In the afternoons, we set up a playroom for the paediatric inpatients. Many toys had been donated to the health centre. We washed and sorted them out and then encouraged the children to come along. Many had never played with toys before, and didn't know how to play. Even a simple ball fascinated them. Many cried because they didn't like our white faces, but they gradually got used to it, and began enjoying themselves.

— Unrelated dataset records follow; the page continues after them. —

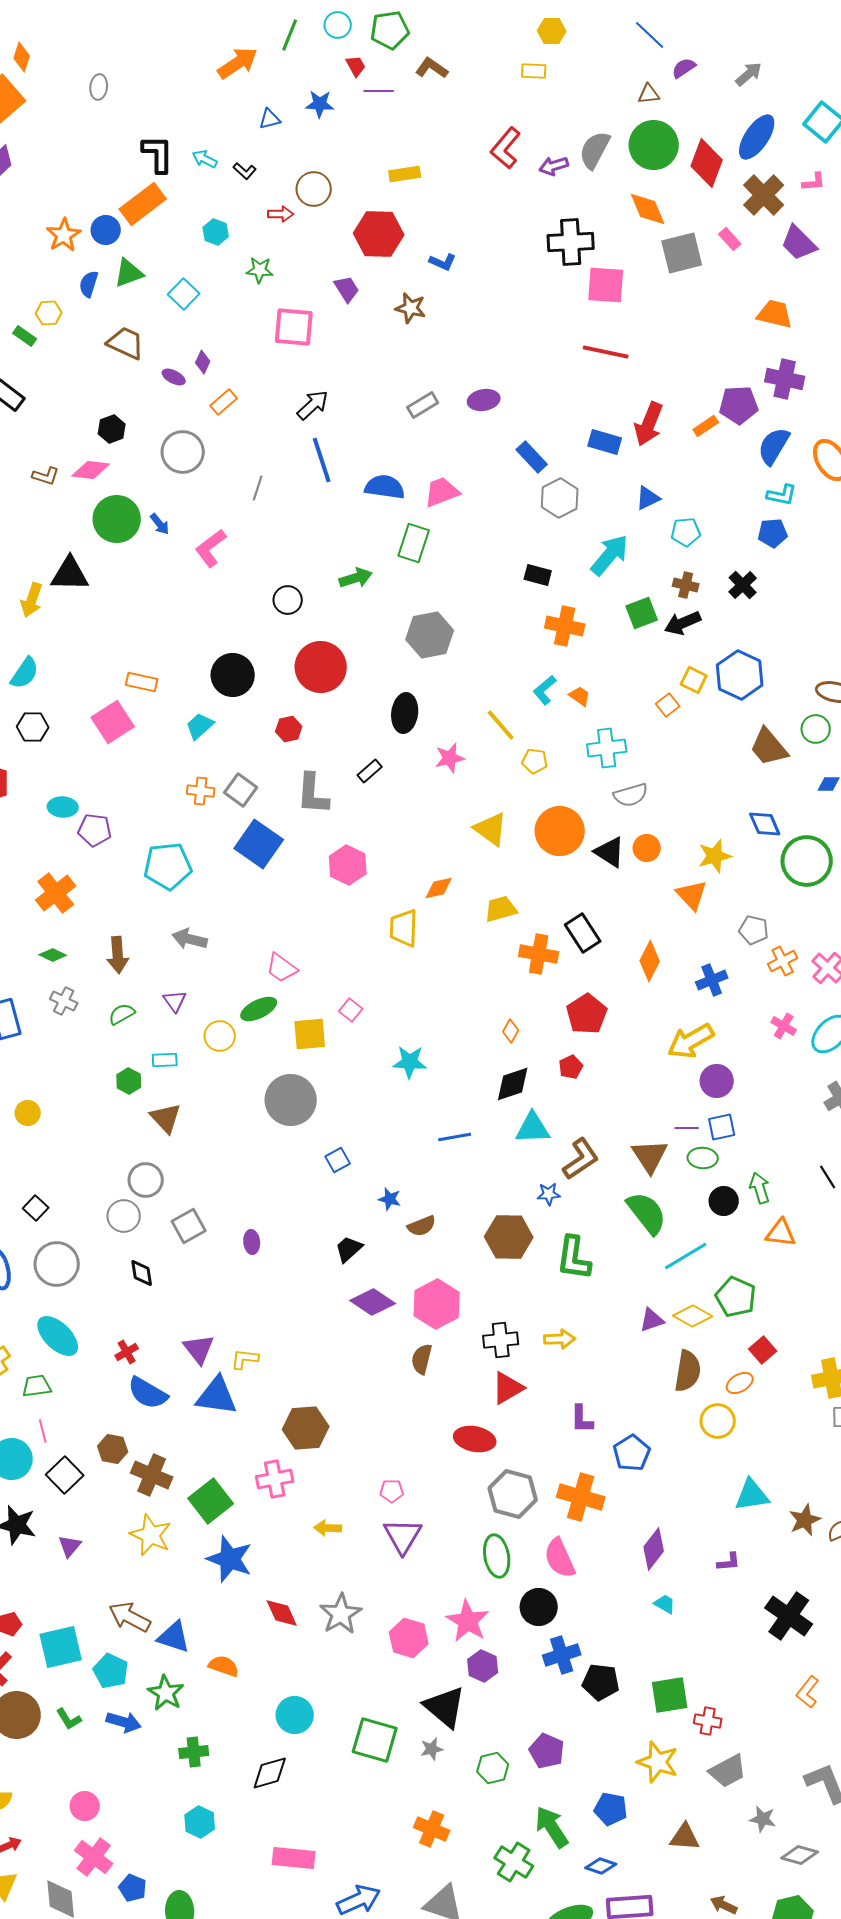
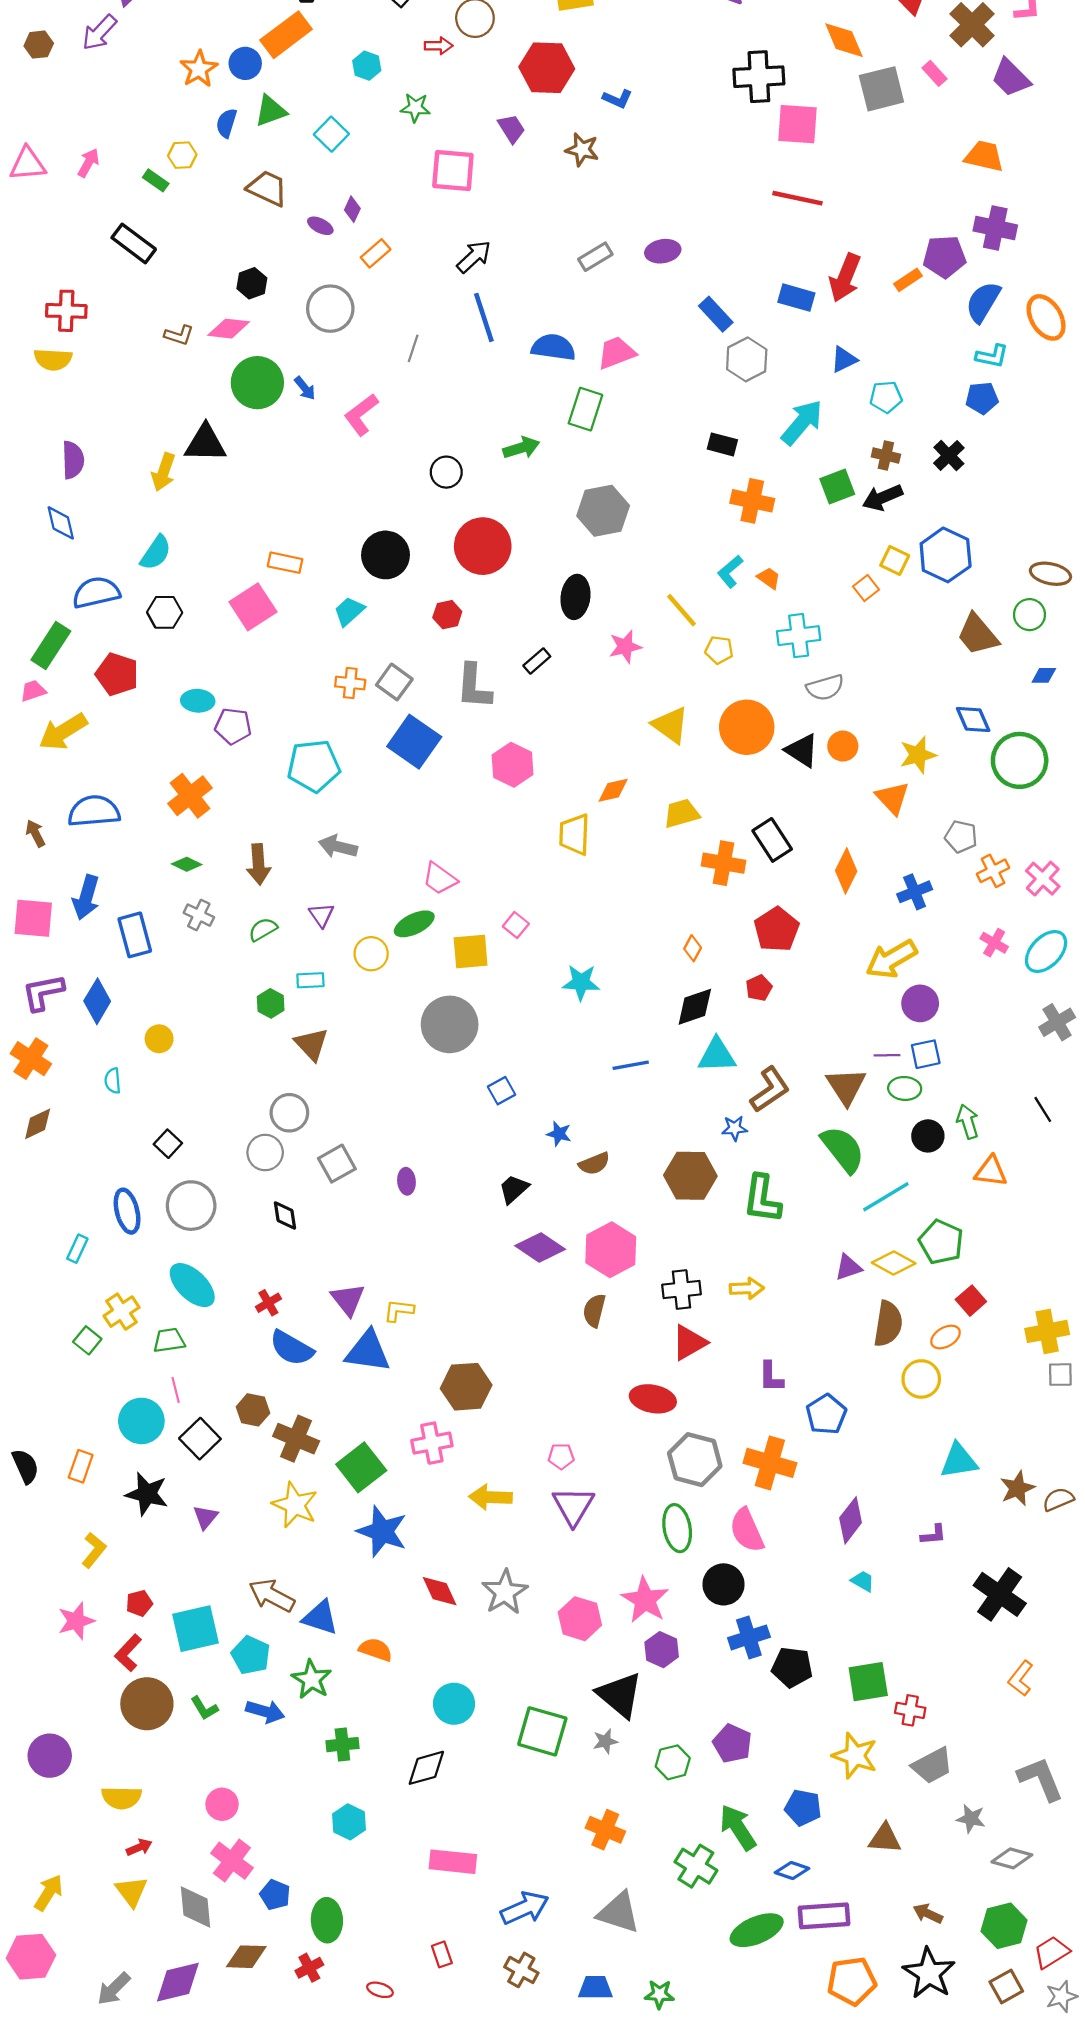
yellow arrow: (328, 1528) -> (490, 1497), size x1.4

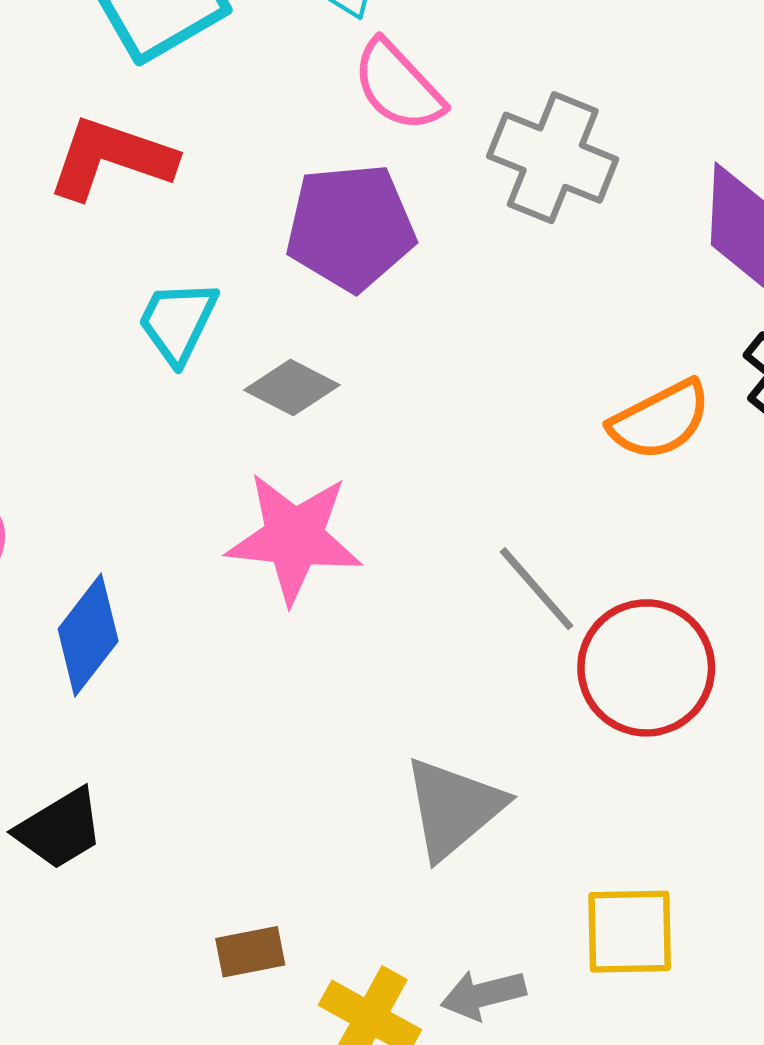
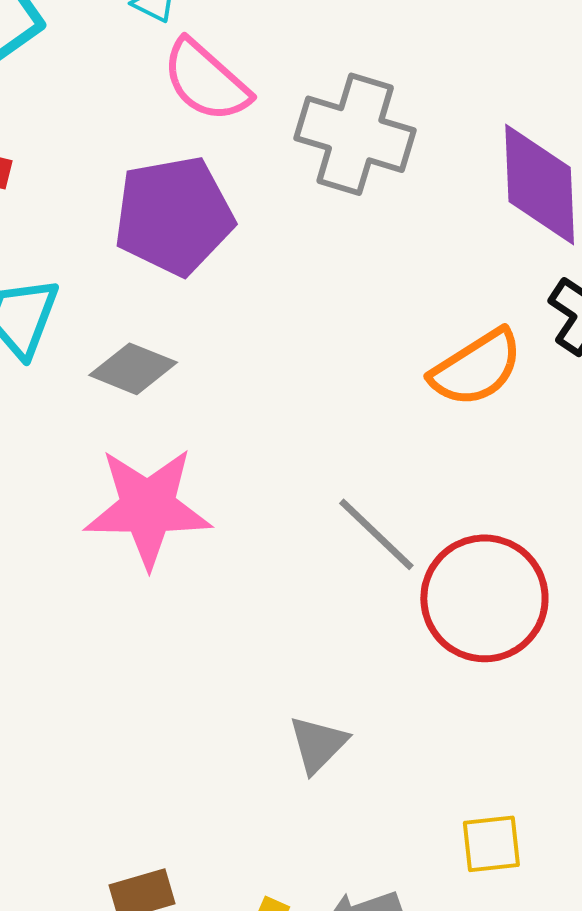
gray triangle: (453, 808) -> (318, 744), size x0.6
yellow square: (630, 932) -> (491, 844), size x0.7

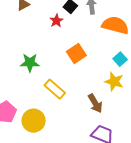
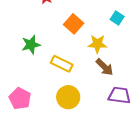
yellow star: (114, 82) -> (97, 44), moved
yellow circle: (34, 121) -> (68, 97), moved

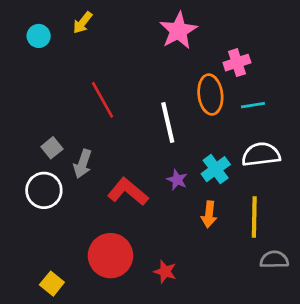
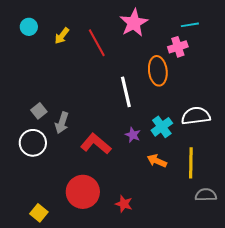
yellow arrow: (83, 23) -> (62, 36), moved
red line: (103, 100) -> (97, 43), moved
cyan line: (253, 105) -> (190, 25), moved
orange arrow: (209, 214) -> (157, 161), turned 108

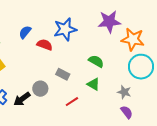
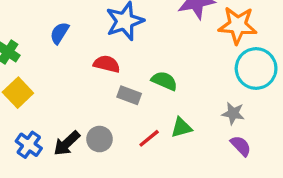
red semicircle: (45, 45) -> (107, 64), moved
green semicircle: (96, 61) -> (164, 81), moved
green triangle: (93, 84) -> (181, 127), moved, turned -40
gray circle: (40, 89) -> (99, 139), moved

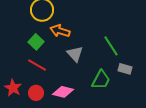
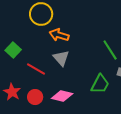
green square: (36, 42) -> (13, 50), moved
gray triangle: (75, 54) -> (61, 58), moved

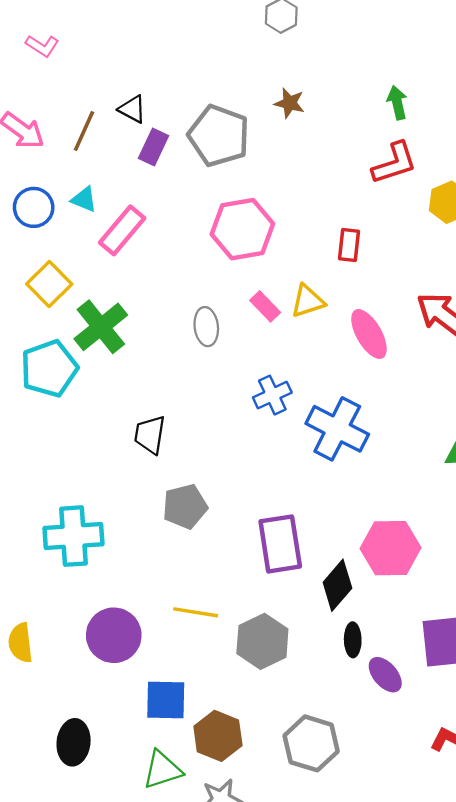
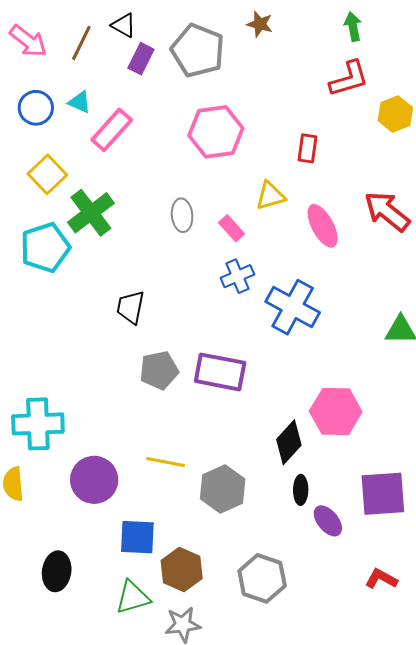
pink rectangle: (265, 306) -> (232, 228), moved
cyan cross: (73, 536) -> (38, 424), moved
purple rectangle: (280, 544) -> (220, 372), moved, turned -72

Their smiles and laughter were lovely to see. Even the mothers who came enjoyed playing too.
We had an absolutely brilliant time at Rugarama and learnt an enormous amount. Everyone we met was extremely friendly and welcoming which really helped us to settle in and get the most out of our elective. The large amount of responsibility we were given did mean there was quite a steep learning curve initially but ultimately, it definitely, increased my confidence in my abilities and it was good to be able to make a positive contribution to the work of the hospital. I would definitely recommend Rugarama to anyone who wanted a general medical elective in a developing country as you see a wide range of diseases and get to work under very different conditions to those we are all used to in the UK.